= Rolf Grantsau =

German-Brazilian naturalist and illustrator

Rolf Karl Heinz Grantsau (March 25, 1928 Kiel – June 25, 2015) was a German-Brazilian naturalist and illustrator.

==Biography==

Grantsau was born in 1928 in Kiel, Germany. While graduating in biology, he was a student of Erwin Stresemann. The birds-of-paradise and the hummingbirds were the groups he most appreciated while in Germany, and he eventually came to Brazil in 1962 to study the latter; he also worked on taxonomy of birds, mammals, reptiles, insects, orchids, carnivorous plants, lichens and more, and as a taxidermist. He was also an illustrator, having illustrated his own work (including books) and that of many other researchers.

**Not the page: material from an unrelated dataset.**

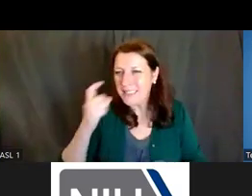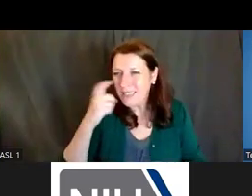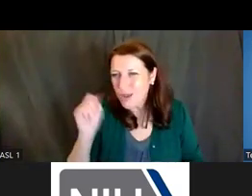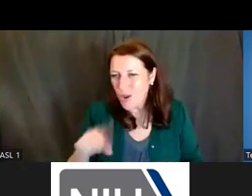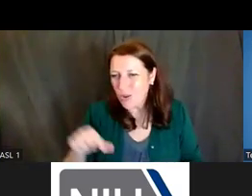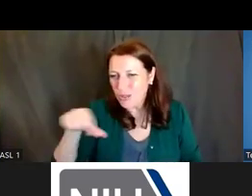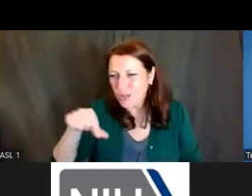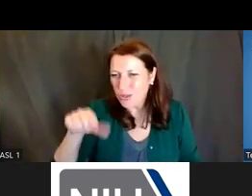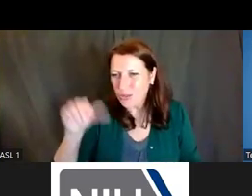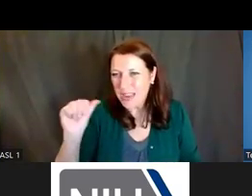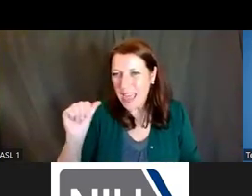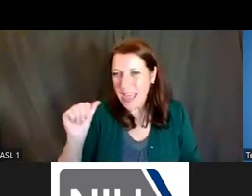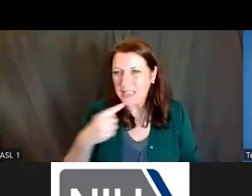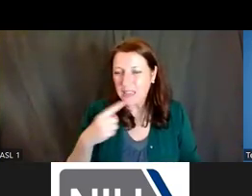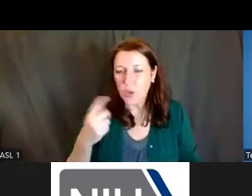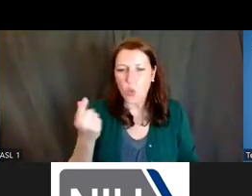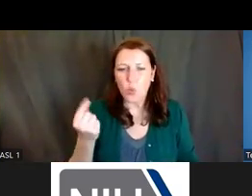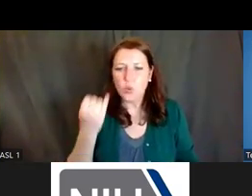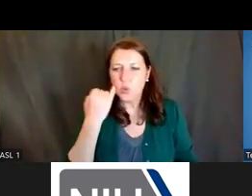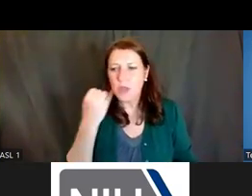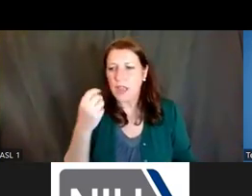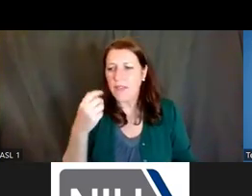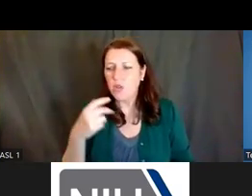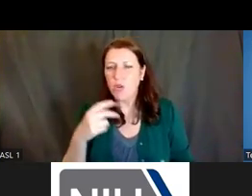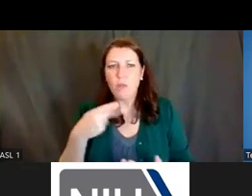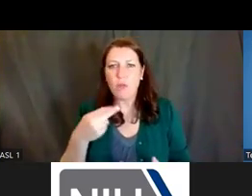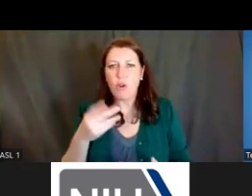what do you do when your program officer is not responsive?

He was married to Ilse Grantsau, with whom he had two children, Marion Grantsau Engelbrecht, born in Germany, and Ingo Grantsau, born in Brazil.

The following species and subspecies were described by him:
- Augastes scutatus ilseae 1967
- Phaethornis maranhaoensis 1968
- Threnetes loehkeni 1969
- Eupetonema macroura cyanoviridis 1988
- Hylocharis cyanus griseiventris 1988
- Phaethornis ochraceiventris camargoi(= Phaethornis margarettae) 1988
- Phaethornis pretrei minor 1988
- Amazona kawalli 1989 (with Hélio Camargo)
- Charadrius wilsonia brasiliensis 2008 (with P.C. Lima)
- Caprimulgus longirostris pedrolimai 2008

The species Drosera grantsaui (a carnivorous plant), Gnomidolon grantasaui (a beetle) and Formicivora grantsaui (a Thamnophilidae) were named after him.